Actions to take:
(a) Answer these questions about the interview on HR and the contingent workforce, one per line:
(i) What share of operating costs do people generally say is labor?
(ii) Which three forms of non-employee work are named?
(iii) Which role does Erika Novak say she is a big fan of?
(b) Reproduce the passage of the interview on HR and the contingent workforce that opens with the words containing "Part of that" and closes with "manage this workforce?".

--- Document excerpt Enclosed Below ---

Erika Novak: So I think about what HR is responsible for, and first of all, it's the people. It's the human capital, and how they're advising the business. Their job is to support what the company is doing strategically.
Part of that is understanding how work is actually getting done. And so when I think about the quality of work, org management, what the cost is, looking at different talent channels, operations, communications, all of the things that they are already doing, they're just missing a group now.
The world has shifted a lot more towards the non-employee, whether that's that individual talent or vendors or outsourcing. Generally, people say 80% of operating costs are labor. But that usually is only for employees, so what does that number change to when you actually consider the contingent workforce? It's a priority because so much work is shifting to non-employees.
Saad Asad: So it's just part of the natural organization of HR to support the people better, working for their business or their enterprise. And when it comes to organizing this, how should HR manage this workforce?
Perhaps the HR Business Partners help maintain the contingent workforce? Or is it a new role emerging? Contingent Workforce Business Partners? What do you think is like the best way to manage and support this type of program?
Erika: Novak: I'm a big fan of the Contingent Workforce Business Partner role. This type of work could evolve to fall underneath the HR business partner practice. But today, and historically, a lot of HRBPs have shied away from this group. Some are under the myth of co-employment, “Oh, I should only focus on employees, not a non-employee, it will look like it's mixed.”

--- End of Enclosed Document excerpt ---
--- Given records Enclosed Below ---

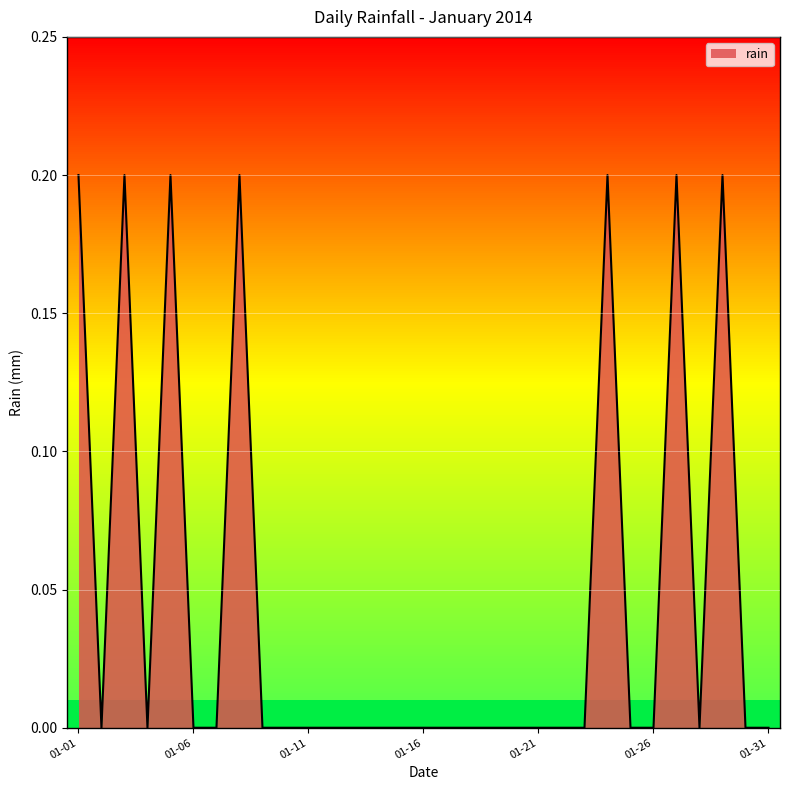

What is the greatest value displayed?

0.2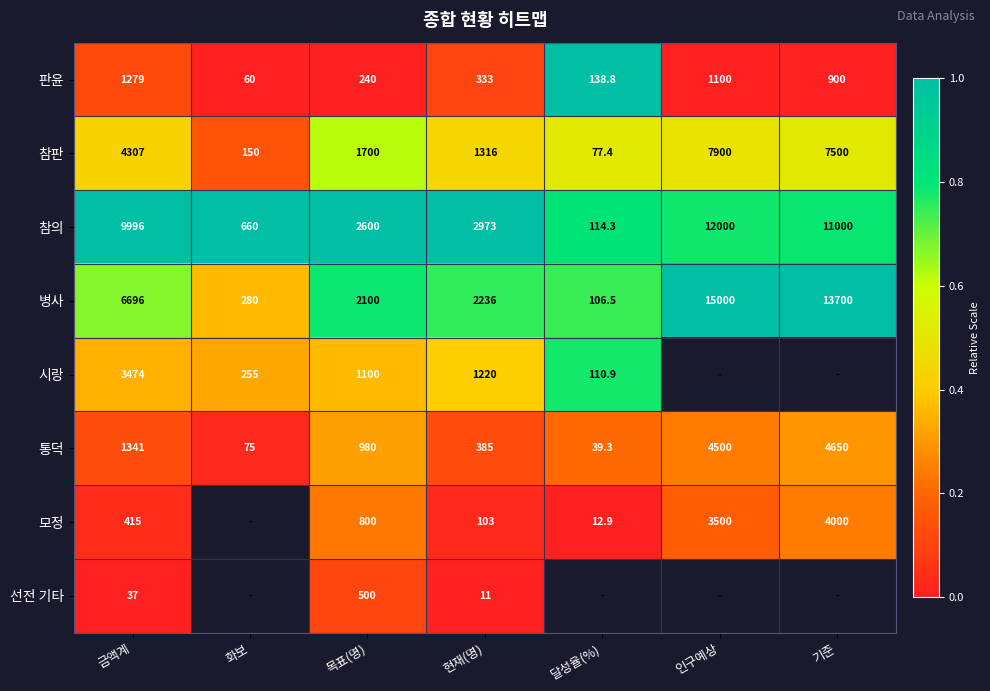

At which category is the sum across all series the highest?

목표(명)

--- End of Enclosed Given records ---

Expected outputs:
(a)
(i) 80%
(ii) Individual talent, vendors, and outsourcing
(iii) The Contingent Workforce Business Partner role

(b)
Part of that is understanding how work is actually getting done. And so when I think about the quality of work, org management, what the cost is, looking at different talent channels, operations, communications, all of the things that they are already doing, they're just missing a group now.
The world has shifted a lot more towards the non-employee, whether that's that individual talent or vendors or outsourcing. Generally, people say 80% of operating costs are labor. But that usually is only for employees, so what does that number change to when you actually consider the contingent workforce? It's a priority because so much work is shifting to non-employees.
Saad Asad: So it's just part of the natural organization of HR to support the people better, working for their business or their enterprise. And when it comes to organizing this, how should HR manage this workforce?